WORK INSTRUCTIONS:
- 1) In the forum thread on inconsistent query performance, which tool showed disk activity during the slow queries?
- 2) Return the passage of the forum thread on inconsistent query performance verbatim, from "Here's what explain" up to and including "(cost=197093.74..197093.74 rows=49428 width=50)".

TEXT SEGMENT:
Обсуждение: How to track down inconsistent performance?

Поиск
Список
Период
Сортировка

How to track down inconsistent performance?

От
Ron Snyder
Дата:
We've got some queries that occasionally experience long run times (> 1
minute), and sometimes they're very quick (< 1 second).  Our theory is that
when the queries are fast it's because all the "right stuff" is already in
memory, but we don't know how to actually prove that. (We think we've
successfully ruled out disk contention -- iostat shows disk activity during
these queries, but nothing that's excessive.)

We've turned on statistics collection-- does anybody have any hints about
what things we should specifically be looking for?

Here's what explain says:
bash-2.05$ time psql quickview -c "explain select distinct
os,compiler,stdlibtype,threadlib from builds where product='sourcepro_db'
and visible=true order by 1 asc;"
NOTICE:  QUERY PLAN:

Unique  (cost=197093.74..197588.02 rows=4943 width=50)
  ->  Sort  (cost=197093.74..197093.74 rows=49428 width=50)
        ->  Index Scan using builds_visible_product on builds
(cost=0.00..192225.34 rows=49428 width=50)

quickview=> \d builds
                      Table "builds"
      Column       |           Type           | Modifiers
-------------------+--------------------------+-----------
 id                | integer                  | not null
 visible           | boolean                  |
 state             | character(1)             |
 evaluated         | boolean                  |
 product           | character varying(30)    |
 compiler          | character varying(30)    |
 os                | character varying(30)    |
 stdlibtype        | character varying(30)    |
 linktype          | character varying(30)    |
 threadlib         | character varying(30)    |
 exportlevel       | character varying(30)    |
 usermode          | character varying(30)    |
 postbuildclean    | character varying(30)    |
 prebuildclean     | character varying(30)    |
 submitted         | timestamp with time zone |
 started           | timestamp with time zone |
 finished          | timestamp with time zone |
 machine           | character varying(100)   |
 errors            | integer                  |
 warnings          | integer                  |
 testsattempted    | integer                  |
 testspassed       | integer                  |
 testsfailed       | integer                  |
 examplesattempted | integer                  |
 examplespassed    | integer                  |
 examplesfailed    | integer                  |
 ping              | timestamp with time zone |
 start_count       | integer                  |
 user1             | character varying(50)    |
 user2             | character varying(50)    |
 user3             | character varying(50)    |
 user4             | character varying(50)    |
 user5             | character varying(50)    |
 user6             | character varying(50)    |
 debug             | character varying(30)    |
Indexes: builds_compiler,
         builds_compiler_finished,
         builds_compiler_state,
         builds_compiler_submitted,
         builds_machine,
         builds_machine_finished,
         builds_machine_state,
         builds_machine_submitted,
         builds_os,
         builds_os_finished,
         builds_os_state,
         builds_os_submitted,
         builds_ping_finished,
         builds_pr_os_comp_std_thr_u1,
         builds_product,
         builds_product_finished,
         builds_product_state,
         builds_product_submitted,
         builds_started,
         builds_state,
         builds_visible_finished_product,
         builds_visible_product
Primary key: builds_pkey
Triggers: RI_ConstraintTrigger_25192277,
          RI_ConstraintTrigger_25192279



Re: How to track down inconsistent performance?

INPUT DATA:
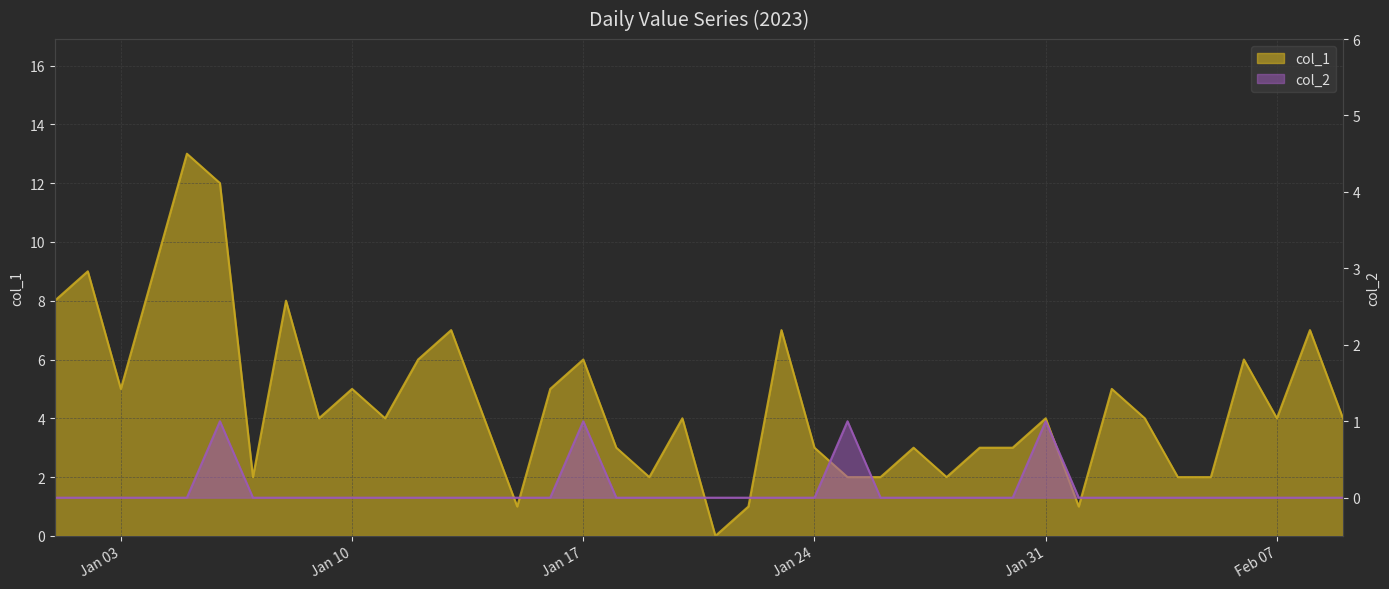

Does the chart display data point markers on the line(s)?

No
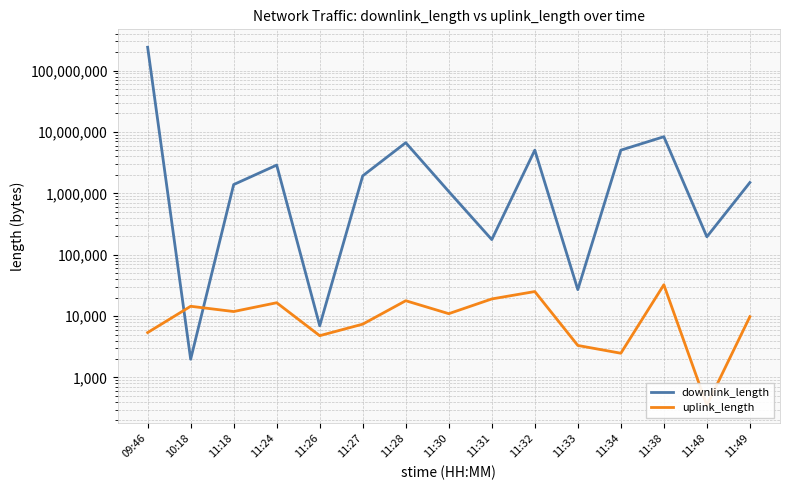

Is it true that uplink_length equals 17803 at 11:28?

True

RESULTS OF THE EXERCISE:
- 1) iostat

- 2)
Here's what explain says:
bash-2.05$ time psql quickview -c "explain select distinct
os,compiler,stdlibtype,threadlib from builds where product='sourcepro_db'
and visible=true order by 1 asc;"
NOTICE:  QUERY PLAN:

Unique  (cost=197093.74..197588.02 rows=4943 width=50)
  ->  Sort  (cost=197093.74..197093.74 rows=49428 width=50)